Chart comprehension data
Start of Block

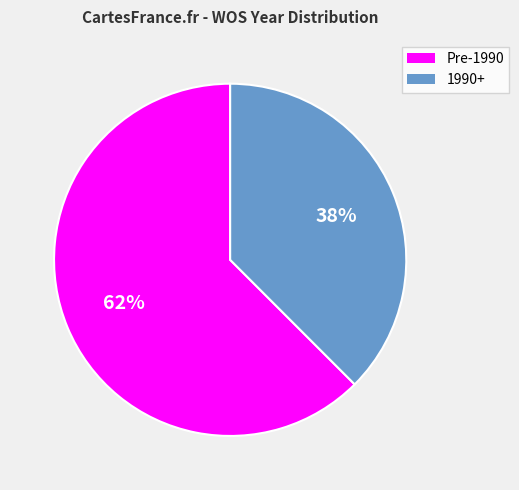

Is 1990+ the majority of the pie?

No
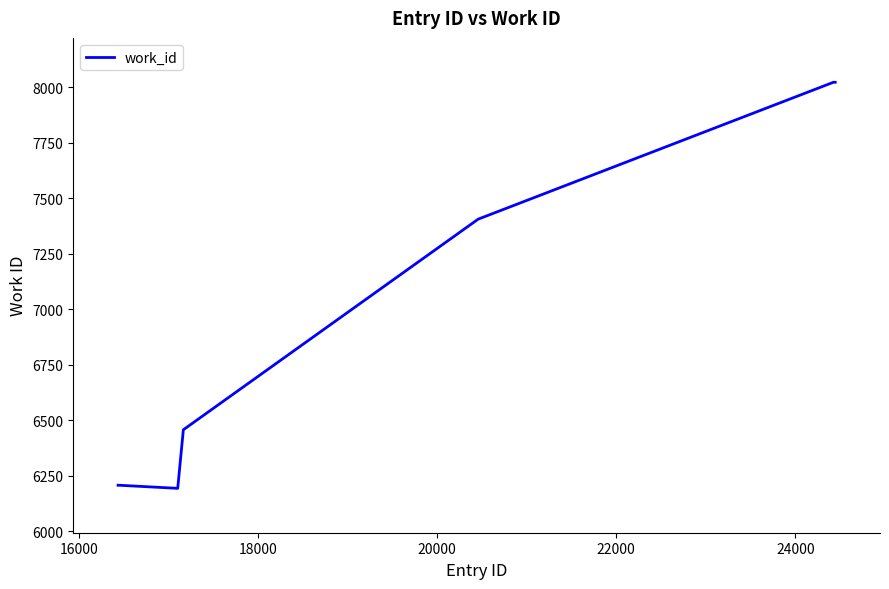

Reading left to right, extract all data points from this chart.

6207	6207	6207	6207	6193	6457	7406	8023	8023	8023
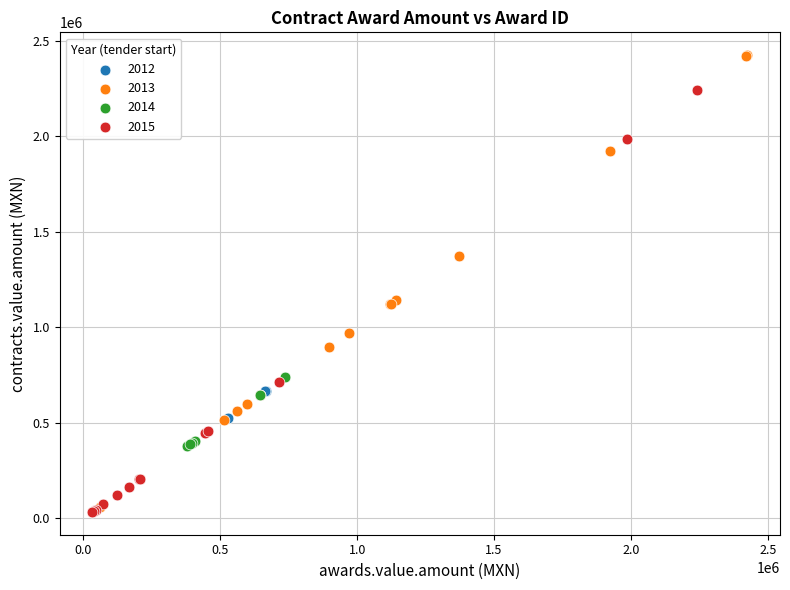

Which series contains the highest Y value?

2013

End of Block

WORK REQUEST. Reproduce all of the records above line for line, leaving out the pictures.

RESPONSE TO THE EXERCISE.
Is 1990+ the majority of the pie?

No

Reading left to right, extract all data points from this chart.

6207	6207	6207	6207	6193	6457	7406	8023	8023	8023

Which series contains the highest Y value?

2013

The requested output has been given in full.